Being in a foreign city with American cell phones can be extremely daunting -- it's times like these that we often look for a sign of hope and ours came in the form of golden arches. We plopped ourselves in the first McDonalds (or American Embassy, as we lovingly called it) where we found free Wi-Fi and logged on to find last minute (and cheap) hotels during a busy weekend in Paris.
To make a long story short, after four hours wandering the Parisian streets and dodging in and out of hotels with no luck, we finally found a small hotel called Hotel de Senlis near the Pantheon, not far from our original destination of Notre Dame. While the hotel wasn't exactly ideal (the ceilings were 5-foot high and we needed to walk up four flights of stairs every time we entered the room), the place was cheap (for Paris) and (pretty) clean.
After settling in -- already behind schedule -- we ventured out to explore the city we'd waited years to see in person. Our first stop was for crêpes. While the crêpes were wonderful, the patrons were not. Talking low and politely, we tried our best to avoid all American stereotypes to make as few Parisian enemies as possible. As I looked to the table next to us, occupied by a French family, I couldn't help but notice that they were hysterically laughing in our direction. I watched as the one mimicked my friend Karly's way of cutting up her crepe with her knife. There's nothing more mortifying than when people are making fun of you who don't care whether you hear them or not. (As New Yorkers, we usually have the courtesy to do it behind their backs.)
After swallowing our pride, we decide not to let a few rude people spoil our Parisian weekend. After exploring Notre Dame and the Louvre (which is free for students and anyone under 26 on Friday nights), we had a perfect Saturday at the Champs-Elysées Christmas market drinking mulled wine and shopping to our hearts content. Another tip for all you big spenders, Louis Vuitton in France is over 30 percent cheaper than in the U.S., so if you're going to make an elegant purchase -- this is the place to do it.
We rounded off Saturday with a trip to the La Tour Eiffel, or the Eiffel Tower.
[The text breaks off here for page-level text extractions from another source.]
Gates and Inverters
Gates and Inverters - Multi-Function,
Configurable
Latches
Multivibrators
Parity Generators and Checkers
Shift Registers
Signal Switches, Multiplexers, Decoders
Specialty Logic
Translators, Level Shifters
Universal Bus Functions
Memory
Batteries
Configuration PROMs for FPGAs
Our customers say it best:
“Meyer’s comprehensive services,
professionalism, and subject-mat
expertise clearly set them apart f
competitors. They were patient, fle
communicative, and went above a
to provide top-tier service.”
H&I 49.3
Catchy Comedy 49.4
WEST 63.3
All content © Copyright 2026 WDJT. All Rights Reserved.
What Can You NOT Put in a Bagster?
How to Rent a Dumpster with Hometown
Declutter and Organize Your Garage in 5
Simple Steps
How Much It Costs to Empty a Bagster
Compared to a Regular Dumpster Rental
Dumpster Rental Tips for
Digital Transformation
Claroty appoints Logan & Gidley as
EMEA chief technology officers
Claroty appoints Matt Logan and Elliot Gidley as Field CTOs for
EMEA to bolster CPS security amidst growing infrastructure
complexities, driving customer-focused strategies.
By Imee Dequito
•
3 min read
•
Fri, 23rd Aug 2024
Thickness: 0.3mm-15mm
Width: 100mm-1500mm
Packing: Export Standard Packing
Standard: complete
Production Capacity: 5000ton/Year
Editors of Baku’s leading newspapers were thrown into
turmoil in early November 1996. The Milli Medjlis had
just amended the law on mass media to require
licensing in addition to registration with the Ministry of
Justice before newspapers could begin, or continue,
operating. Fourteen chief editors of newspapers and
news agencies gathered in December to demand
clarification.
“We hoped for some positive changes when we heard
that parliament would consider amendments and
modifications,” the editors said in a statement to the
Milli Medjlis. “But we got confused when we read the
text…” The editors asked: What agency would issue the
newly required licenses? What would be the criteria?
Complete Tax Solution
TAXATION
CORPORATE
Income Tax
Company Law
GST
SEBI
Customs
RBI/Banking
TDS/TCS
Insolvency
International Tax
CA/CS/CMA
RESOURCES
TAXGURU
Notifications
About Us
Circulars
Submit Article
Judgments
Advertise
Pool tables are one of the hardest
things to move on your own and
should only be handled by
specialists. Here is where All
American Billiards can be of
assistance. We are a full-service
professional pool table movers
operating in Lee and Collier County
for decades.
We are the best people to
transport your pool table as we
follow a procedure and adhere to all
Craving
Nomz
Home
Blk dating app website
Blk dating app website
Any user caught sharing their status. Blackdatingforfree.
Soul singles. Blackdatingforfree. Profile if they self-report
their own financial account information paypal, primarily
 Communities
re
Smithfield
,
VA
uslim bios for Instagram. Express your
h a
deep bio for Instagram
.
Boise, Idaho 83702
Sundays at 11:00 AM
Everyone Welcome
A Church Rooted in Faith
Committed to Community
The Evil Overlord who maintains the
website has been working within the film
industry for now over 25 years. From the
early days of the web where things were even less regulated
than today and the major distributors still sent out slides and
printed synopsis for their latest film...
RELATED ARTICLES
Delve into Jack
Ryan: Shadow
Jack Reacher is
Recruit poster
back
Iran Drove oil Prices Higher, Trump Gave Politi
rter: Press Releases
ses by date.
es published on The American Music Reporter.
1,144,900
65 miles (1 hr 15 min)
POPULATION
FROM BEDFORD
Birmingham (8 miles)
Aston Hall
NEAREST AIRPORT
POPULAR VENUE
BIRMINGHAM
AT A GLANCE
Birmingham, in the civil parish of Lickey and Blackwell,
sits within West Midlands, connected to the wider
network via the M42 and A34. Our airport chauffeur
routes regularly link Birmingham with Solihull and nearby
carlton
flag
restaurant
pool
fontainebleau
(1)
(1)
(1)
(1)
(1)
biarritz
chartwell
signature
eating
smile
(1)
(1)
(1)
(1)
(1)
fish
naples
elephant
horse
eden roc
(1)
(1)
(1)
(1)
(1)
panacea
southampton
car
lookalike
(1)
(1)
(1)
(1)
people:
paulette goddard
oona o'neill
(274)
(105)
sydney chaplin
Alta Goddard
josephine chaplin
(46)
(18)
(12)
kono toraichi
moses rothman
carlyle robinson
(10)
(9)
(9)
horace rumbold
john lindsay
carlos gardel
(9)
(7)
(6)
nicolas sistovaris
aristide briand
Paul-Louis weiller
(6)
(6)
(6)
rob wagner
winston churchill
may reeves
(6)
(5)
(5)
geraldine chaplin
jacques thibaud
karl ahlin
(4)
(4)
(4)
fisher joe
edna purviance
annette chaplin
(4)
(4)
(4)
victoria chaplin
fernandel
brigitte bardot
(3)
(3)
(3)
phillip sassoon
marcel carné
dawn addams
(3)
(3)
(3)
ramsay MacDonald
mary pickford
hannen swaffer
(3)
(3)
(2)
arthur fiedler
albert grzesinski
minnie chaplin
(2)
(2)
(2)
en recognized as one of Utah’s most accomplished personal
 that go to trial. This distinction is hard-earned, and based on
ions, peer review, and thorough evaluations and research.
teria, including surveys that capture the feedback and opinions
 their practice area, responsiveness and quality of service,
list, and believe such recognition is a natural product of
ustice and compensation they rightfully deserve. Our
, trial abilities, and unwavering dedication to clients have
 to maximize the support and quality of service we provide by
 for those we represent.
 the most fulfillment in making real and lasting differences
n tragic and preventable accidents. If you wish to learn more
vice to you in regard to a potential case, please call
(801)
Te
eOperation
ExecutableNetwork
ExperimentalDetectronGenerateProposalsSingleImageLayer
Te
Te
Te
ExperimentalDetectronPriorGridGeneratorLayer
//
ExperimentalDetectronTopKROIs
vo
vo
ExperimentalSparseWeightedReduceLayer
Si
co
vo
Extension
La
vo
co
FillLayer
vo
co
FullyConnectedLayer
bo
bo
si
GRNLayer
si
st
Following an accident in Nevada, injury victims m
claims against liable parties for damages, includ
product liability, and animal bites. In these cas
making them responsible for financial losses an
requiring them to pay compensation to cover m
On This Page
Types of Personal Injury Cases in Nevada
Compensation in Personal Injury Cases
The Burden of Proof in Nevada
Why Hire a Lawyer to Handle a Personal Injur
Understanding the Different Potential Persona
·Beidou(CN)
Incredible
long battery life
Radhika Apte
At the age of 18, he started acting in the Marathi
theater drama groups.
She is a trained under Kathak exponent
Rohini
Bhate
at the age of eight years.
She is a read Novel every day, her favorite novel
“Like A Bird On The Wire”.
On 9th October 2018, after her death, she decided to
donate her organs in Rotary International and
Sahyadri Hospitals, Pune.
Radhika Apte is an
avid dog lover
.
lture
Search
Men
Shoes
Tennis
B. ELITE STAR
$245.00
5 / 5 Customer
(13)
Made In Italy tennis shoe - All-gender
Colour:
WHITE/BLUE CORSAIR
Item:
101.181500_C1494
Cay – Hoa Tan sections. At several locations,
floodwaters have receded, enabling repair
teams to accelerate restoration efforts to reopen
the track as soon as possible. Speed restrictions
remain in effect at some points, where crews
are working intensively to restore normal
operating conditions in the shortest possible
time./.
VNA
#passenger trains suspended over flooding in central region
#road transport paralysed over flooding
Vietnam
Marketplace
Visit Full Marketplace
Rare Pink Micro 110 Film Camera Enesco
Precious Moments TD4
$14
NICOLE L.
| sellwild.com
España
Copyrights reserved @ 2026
If you're going to hit this landmark on your trip (which you definitely should), make sure you do so either early or late in the day. We arrived at around 4:30 p.m., which was perfect because we got the stunning sunset views of Paris.
While waiting online for to get to the top of the tower, the three single American girls spotted three attractive members of the opposite sex. We assumed they were French, (they were too well-dressed to be Americans, or so we thought).
My friend Karly (the comic relief on our trip), purchased her ticket for the tower and then managed to spill all of her coins on the ground. While Amanda and I stood laughing at her as she picked up the coins, that, as she put it, were probably worth 10 U.S. dollars, one of the guys we had spotted from earlier helped pick them up.
The Eiffel Tower is one of the most romantic spots in the world, in my opinion at least. That night, we met three guys from Boston at the bottom and rode up to the top with them. We stood on the top of the tower for nearly two hours talking and laughing. We ended up going out with them in Paris for the night -- pubbing and clubbing. It was one of those very rare nights where something you've dreamed of your whole life exceeds your expectations.
We had the perfect fun and romantic night in Paris, and despite all the things that went wrong on our trip, that's all we needed to make it the best trip of our lives.